─── Bloco de texto ───
ANSELMO FERREIRA
VASCONCELOS
afv@uol.com.br
São Paulo, SP (Brasil)
Os bálsamos da esperança
Um traço saliente das
almas que estão abertas
às realizações humanas,
inclusive no campo da
fé, é a esperança. O
indivíduo esperançoso
combate com destemor
o vírus da
desesperança e do
desespero que
está sempre à espreita,
pronto a derrubar as
almas menos avisadas.
Na essência,
esperança é atributo das
almas que lutam e
esperam sempre pelo
melhor. Pondera o
Espírito Irmão José, na
obra Senhor e Mestre,
que “A esperança
é o alento da Vida”.
Desse modo,
conjecturamos que sem
esperança a vida se
extinguiria, pois não
teríamos vontade de
superar os duros
desafios da existência.
Posto isto, acreditamos
que o momento vivido –
repleto de provas e
experiências dolorosas -
é oportuno para
resgatarmos o tema.
Embora os dicionários
tratem basicamente
esperança e fé como
sinônimas, os
mentores espirituais
fazem clara distinção
entre os dois termos.
Por exemplo, o Espírito
Emmanuel, na obra
Vinha de Luz,
observa que “Nem
todos conseguem, por
enquanto, o voo sublime
da fé, mas a força da
esperança é tesouro
comum”.
Além disso, na resposta
dada à questão no. 257
do livro O Consolador
somos informados pelo
mesmo mentor espiritual
que “A esperança é a
filha direta da fé.
Ambas estão uma para
outra, como a luz
reflexa dos planetas
está para a luz central
e positiva do Sol”.
Ele ainda acrescenta o
seguinte: “A
Esperança é como o luar
que se constitui dos
bálsamos da crença. A Fé
é a divina claridade da
certeza”.
Por outro lado,
renomados cientistas
sociais também têm se
dedicado ao estudo desse
tópico. O acadêmico
Louis W. Fry, respeitado
pesquisador dos temas
espiritualidade e
liderança, argumenta que
a esperança constitui-se
de um desejo com ardente
expectativa de
realização. Na sua
opinião, pessoas
portadoras de esperança
e fé têm uma clara visão
para onde estão indo e
como chegarão lá.
Para Fred Luthans e
Carolyn M. Youssef,
referências na área do
estudo do comportamento
organizacional positivo,
um dos mecanismos-chave
da esperança é o
senso de agência
(isto é, a capacidade de
agir e de se desincumbir
de uma tarefa) ou o
chamado controle
internalizado que cria a
determinação e a
motivação para a
realização de metas. Por
fim, C.R. Snyder e seus
colegas - cientistas
devotados ao estudo da
psicologia positiva -
propõem que a esperança
serve de direção às
emoções e bem-estar das
pessoas.
Portanto, torna-se
perceptível que
esperança é apanágio das
pessoas otimistas; das
pessoas que possuem uma
visão positiva da vida;
das pessoas, enfim, que
têm metas e objetivos. A
esperança pode ser
considerada também como
uma espécie de energia
ou, melhor ainda, de
energia superior, pois,
conforme observa
Emmanuel:
“... vem de cima, à
maneira do Sol que
ilumina do alto e
alimenta as sementeiras
novas, desperta
propósitos diferentes,
cria modificações
redentoras e descerra
visões mais altas”.
─── Dados fornecidos ───
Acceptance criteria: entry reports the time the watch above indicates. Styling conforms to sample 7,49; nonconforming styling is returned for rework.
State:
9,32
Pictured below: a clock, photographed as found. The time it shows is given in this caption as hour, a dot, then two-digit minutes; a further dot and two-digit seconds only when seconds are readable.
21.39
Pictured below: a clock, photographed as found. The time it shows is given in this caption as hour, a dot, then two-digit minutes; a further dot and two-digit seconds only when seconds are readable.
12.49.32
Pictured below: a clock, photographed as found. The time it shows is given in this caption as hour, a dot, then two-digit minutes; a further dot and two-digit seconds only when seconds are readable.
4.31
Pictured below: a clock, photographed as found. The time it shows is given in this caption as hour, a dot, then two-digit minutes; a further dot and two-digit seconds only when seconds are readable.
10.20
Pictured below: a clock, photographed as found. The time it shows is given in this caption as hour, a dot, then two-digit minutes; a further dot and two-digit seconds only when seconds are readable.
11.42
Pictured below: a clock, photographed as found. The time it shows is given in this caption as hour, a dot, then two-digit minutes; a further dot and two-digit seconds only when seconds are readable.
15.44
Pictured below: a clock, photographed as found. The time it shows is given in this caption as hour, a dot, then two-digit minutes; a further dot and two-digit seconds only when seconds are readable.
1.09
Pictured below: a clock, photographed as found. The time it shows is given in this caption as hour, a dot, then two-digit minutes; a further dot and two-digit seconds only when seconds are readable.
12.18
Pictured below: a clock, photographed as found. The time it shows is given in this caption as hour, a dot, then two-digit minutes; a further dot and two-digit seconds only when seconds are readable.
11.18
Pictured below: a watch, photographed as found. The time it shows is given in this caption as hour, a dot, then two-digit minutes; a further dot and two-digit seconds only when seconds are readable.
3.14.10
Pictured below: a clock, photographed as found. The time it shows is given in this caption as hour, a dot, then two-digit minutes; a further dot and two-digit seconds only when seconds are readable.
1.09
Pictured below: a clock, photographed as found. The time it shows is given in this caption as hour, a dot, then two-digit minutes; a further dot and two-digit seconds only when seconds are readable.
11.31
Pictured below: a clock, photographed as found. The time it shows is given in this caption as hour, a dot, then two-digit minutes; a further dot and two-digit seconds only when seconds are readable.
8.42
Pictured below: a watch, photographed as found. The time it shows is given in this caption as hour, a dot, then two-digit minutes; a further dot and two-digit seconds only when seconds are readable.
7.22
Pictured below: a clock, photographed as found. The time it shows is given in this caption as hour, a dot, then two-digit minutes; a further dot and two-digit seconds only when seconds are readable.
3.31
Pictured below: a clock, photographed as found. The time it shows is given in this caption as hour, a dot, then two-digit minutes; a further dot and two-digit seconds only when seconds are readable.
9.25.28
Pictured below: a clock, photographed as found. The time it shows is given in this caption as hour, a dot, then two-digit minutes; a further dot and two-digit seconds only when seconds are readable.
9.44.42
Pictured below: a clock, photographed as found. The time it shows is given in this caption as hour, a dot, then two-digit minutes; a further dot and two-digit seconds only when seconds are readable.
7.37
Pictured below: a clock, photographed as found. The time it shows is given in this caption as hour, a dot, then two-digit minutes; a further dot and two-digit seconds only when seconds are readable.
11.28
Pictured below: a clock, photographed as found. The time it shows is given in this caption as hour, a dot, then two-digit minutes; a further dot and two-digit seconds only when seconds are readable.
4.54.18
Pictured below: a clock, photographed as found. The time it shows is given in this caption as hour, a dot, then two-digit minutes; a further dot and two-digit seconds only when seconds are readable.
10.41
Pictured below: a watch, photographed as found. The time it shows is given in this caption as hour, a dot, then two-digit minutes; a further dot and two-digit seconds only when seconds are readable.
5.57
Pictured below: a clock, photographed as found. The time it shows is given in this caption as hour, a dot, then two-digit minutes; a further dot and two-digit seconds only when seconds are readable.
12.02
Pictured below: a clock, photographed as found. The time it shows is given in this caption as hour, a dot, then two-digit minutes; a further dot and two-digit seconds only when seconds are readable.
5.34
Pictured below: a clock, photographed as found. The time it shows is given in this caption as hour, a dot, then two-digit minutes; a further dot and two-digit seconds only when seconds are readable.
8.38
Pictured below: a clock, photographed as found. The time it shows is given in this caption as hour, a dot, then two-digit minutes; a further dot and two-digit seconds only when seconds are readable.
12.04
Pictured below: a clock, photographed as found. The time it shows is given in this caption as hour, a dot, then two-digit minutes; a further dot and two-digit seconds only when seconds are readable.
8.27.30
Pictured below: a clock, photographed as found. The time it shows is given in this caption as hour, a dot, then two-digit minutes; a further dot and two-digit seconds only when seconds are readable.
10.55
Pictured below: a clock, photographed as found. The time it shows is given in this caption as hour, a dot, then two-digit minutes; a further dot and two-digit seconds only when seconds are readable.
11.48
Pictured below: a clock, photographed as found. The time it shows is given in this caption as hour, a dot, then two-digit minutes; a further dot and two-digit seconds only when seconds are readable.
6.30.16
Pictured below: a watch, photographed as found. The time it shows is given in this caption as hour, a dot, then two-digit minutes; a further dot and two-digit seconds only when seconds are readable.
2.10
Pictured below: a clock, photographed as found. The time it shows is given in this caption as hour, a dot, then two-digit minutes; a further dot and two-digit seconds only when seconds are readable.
───
• _Objetivo da tarefa_
Por favor, transcreva sem alterações o trecho do texto sobre a esperança que vai de "Posto isto, acreditamos" até "os dois termos.". As entradas não têm relação com o texto sobre a esperança.

• _Resposta redigida_
Posto isto, acreditamos
que o momento vivido –
repleto de provas e
experiências dolorosas -
é oportuno para
resgatarmos o tema.
Embora os dicionários
tratem basicamente
esperança e fé como
sinônimas, os
mentores espirituais
fazem clara distinção
entre os dois termos.